Arthouse by Jeffrey Deshell
Reviewed by Derek M. Jackson
Rain Taxi
In Vivra sa vie (1962), master auteur of arthouse cinema Jean-Luc Godard divides the story of Nana Kleinfrankenheim into twelve tableaux. Each begins with a title card which not only summarizes the action that will take place and but also hints at the tone of the tableau to come. Godard employs different stylistic techniques in each tableau to tell a particular part of the story; as a result, the film becomes, as Godard himself points out, "a series of sketches."
If Vivra sa vie is a series of sketches in cinematic form, Jeffrey DeShell's Arthouse is the equivalent in book form. Drawing upon his knowledge of arthouse cinema, he cleverly borrows movie titles to name his chapters, thus challenging the reader to find a correlation between each chapter's title and its content. At times, the correlation is easily found. Take for example the third chapter, titled "Thunder Road" after Arthur Ripley's 1958 film. In it, DeShell's protagonist, the Professor, drives from a rural meth-lab compound to Pueblo, Colorado, to deliver a fresh batch of the drug to eagerly awaiting clients. Since the Professor is "on the road" in this chapter, the significance of DeShell's chosen title is clear.
At other times, though, the correlation between chapter title and content is much more obscure, and the depth of Arthouse -- and DeShell's cleverness -- may be lost on the reader. This danger permeates the book as a whole; allusions to actors, films, characters, directors, and cinematography can be difficult to grasp without holding a Master's degree in Film Studies or scouring IMDB. The allusions, then, become stumbling blocks for the uninitiated, and DeShell's cleverness can read like pretentiousness. In "A Man and A Woman," the author gives a self-conscious nod to this phenomenon:
Without movies, without cinema, he'd be dead. Or, same thing, teaching high school at Pueblo County. And not that recent crap either, but nouvelle vague, noir, neue deutsche and Italian neorealismo. Was that as pretentious as it sounded?

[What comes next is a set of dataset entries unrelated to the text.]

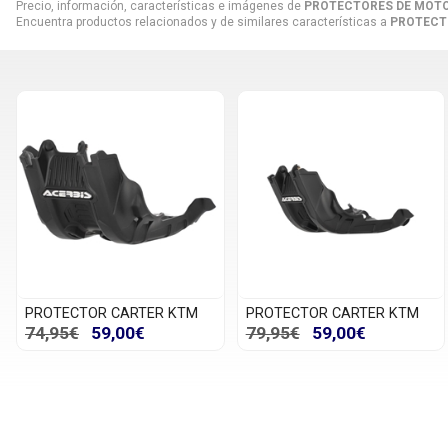
Precio, información, características e imágenes de
PROTECTORES DE MOTO
Encuentra productos relacionados y de similares características a
PROTECT
PROTECTOR CARTER KTM
PROTECTOR CARTER KTM
74,95€
59,00€
79,95€
59,00€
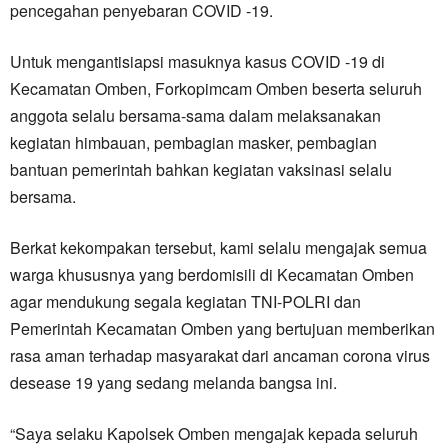
pencegahan penyebaran COVID -19.
Untuk mengantisiapsi masuknya kasus COVID -19 di
Kecamatan Omben, Forkopimcam Omben beserta seluruh
anggota selalu bersama-sama dalam melaksanakan
kegiatan himbauan, pembagian masker, pembagian
bantuan pemerintah bahkan kegiatan vaksinasi selalu
bersama.
Berkat kekompakan tersebut, kami selalu mengajak semua
warga khususnya yang berdomisili di Kecamatan Omben
agar mendukung segala kegiatan TNI-POLRI dan
Pemerintah Kecamatan Omben yang bertujuan memberikan
rasa aman terhadap masyarakat dari ancaman corona virus
desease 19 yang sedang melanda bangsa ini.
“Saya selaku Kapolsek Omben mengajak kepada seluruh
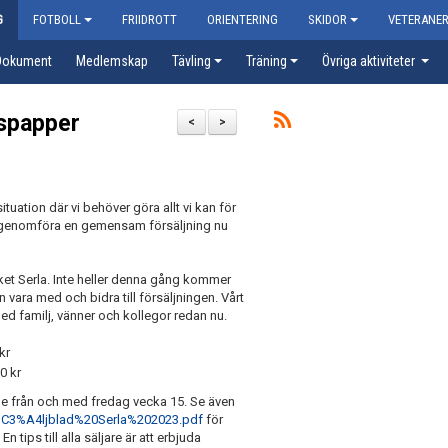
G
FOTBOLL
FRIIDROTT
ORIENTERING
SKIDOR
VETERANE
Dokument
Medlemskap
Tävling
Träning
Övriga aktiviteter
lspapper
<
>
tuation där vi behöver göra allt vi kan för
att genomföra en gemensam försäljning nu
rket Serla. Inte heller denna gång kommer
n vara med och bidra till försäljningen. Vårt
 med familj, vänner och kollegor redan nu.
kr
0 kr
ide från och med fredag vecka 15. Se även
%C3%A4ljblad%20Serla%202023.pdf
för
n tips till alla säljare är att erbjuda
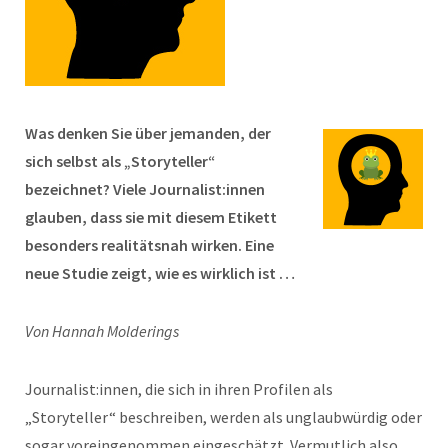
Was denken Sie über jemanden, der
sich selbst als „Storyteller“
bezeichnet? Viele Journalist:innen
glauben, dass sie mit diesem Etikett
besonders realitätsnah wirken. Eine
neue Studie zeigt, wie es wirklich ist …
Von Hannah Molderings
Journalist:innen, die sich in ihren Profilen als
„Storyteller“ beschreiben, werden als unglaubwürdig oder
sogar voreingenommen eingeschätzt. Vermutlich also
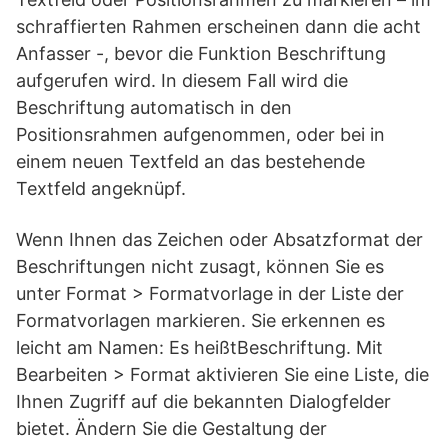
schraffierten Rahmen erscheinen dann die acht
Anfasser -, bevor die Funktion Beschriftung
aufgerufen wird. In diesem Fall wird die
Beschriftung automatisch in den
Positionsrahmen aufgenommen, oder bei in
einem neuen Textfeld an das bestehende
Textfeld angeknüpf.
Wenn Ihnen das Zeichen oder Absatzformat der
Beschriftungen nicht zusagt, können Sie es
unter Format > Formatvorlage in der Liste der
Formatvorlagen markieren. Sie erkennen es
leicht am Namen: Es heißtBeschriftung. Mit
Bearbeiten > Format aktivieren Sie eine Liste, die
Ihnen Zugriff auf die bekannten Dialogfelder
bietet. Ändern Sie die Gestaltung der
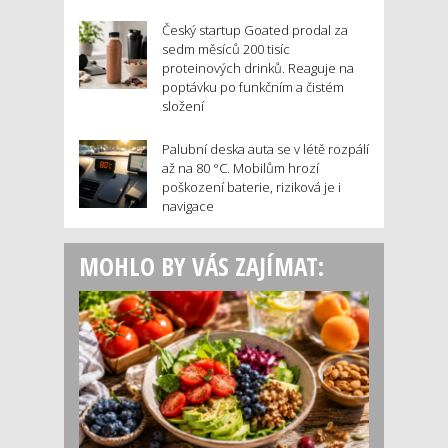
Český startup Goated prodal za
sedm měsíců 200 tisíc
proteinových drinků. Reaguje na
poptávku po funkčním a čistém
složení
Palubní deska auta se v létě rozpálí
až na 80 °C. Mobilům hrozí
poškození baterie, riziková je i
navigace
MOHLO BY VÁS ZAJÍMAT:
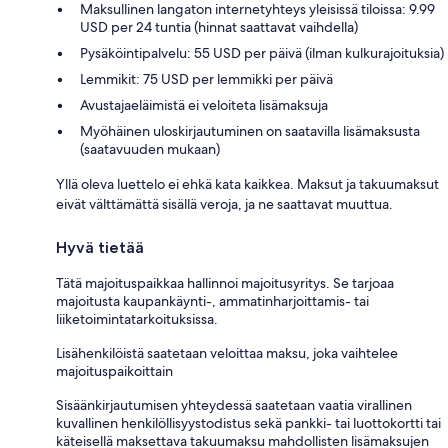
Maksullinen langaton internetyhteys yleisissä tiloissa: 9.99
USD per 24 tuntia (hinnat saattavat vaihdella)
Pysäköintipalvelu: 55 USD per päivä (ilman kulkurajoituksia)
Lemmikit: 75 USD per lemmikki per päivä
Avustajaeläimistä ei veloiteta lisämaksuja
Myöhäinen uloskirjautuminen on saatavilla lisämaksusta
(saatavuuden mukaan)
Yllä oleva luettelo ei ehkä kata kaikkea. Maksut ja takuumaksut
eivät välttämättä sisällä veroja, ja ne saattavat muuttua.
Hyvä tietää
Tätä majoituspaikkaa hallinnoi majoitusyritys. Se tarjoaa
majoitusta kaupankäynti-, ammatinharjoittamis- tai
liiketoimintatarkoituksissa.
Lisähenkilöistä saatetaan veloittaa maksu, joka vaihtelee
majoituspaikoittain
Sisäänkirjautumisen yhteydessä saatetaan vaatia virallinen
kuvallinen henkilöllisyystodistus sekä pankki- tai luottokortti tai
käteisellä maksettava takuumaksu mahdollisten lisämaksujen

Ultimately, the strength of the book is its ambition. In fourteen chapters, DeShell approaches style in fourteen different ways and the resulting contrast is astonishing. The prose of "Satantango" is meticulously detailed, almost overbearing; as though DeShell were making specific notes for the movement of actors, writing wardrobe guidelines for costume designers, and designing blueprints for set-builders all at once. Formatted as a shooting script, "Fellini Satyricon" is complete with location descriptions, camera angles and movements, action directions, and dialogue. A pivotal gun-battle takes place during "Tokyo Story," an eleven-page chapter written entirely in verse. The finest stylistic achievement comes in "Contempt." As the Professor, a former film scholar, reflects on the role cinema has played in his life, DeShell offsets his prose with famous cinematic quotations, mimicking Godard's infamous use of quotations within his films.
Indeed,
Arthouse has its share of memorable moments, but like many films, it has its weaker moments as well. Take this dialogue from "A Man and A Woman":
"Why do you like movies so much?"
"Probably for the same reason most people like them, to escape. I guess my life hasn't been all that great, and so I usually need something to get me out of my current reality. Some people do drugs, some do sex, some find Jesus. I found Fassbinder."
Passages like this are plentiful in the book and they often feel too contrived to be believable in the context of casual conversation. It seems DeShell goes out of his way, sometimes, to comment on cinema, and consequently, certain passages feel forced.
Despite its potential stumbling blocks,
Arthouse is a successful series of sketches, cleverly presented in fourteen unique ways -- an interesting, ambitious book and highly recommended for the adventurous, cinematically inclined reader.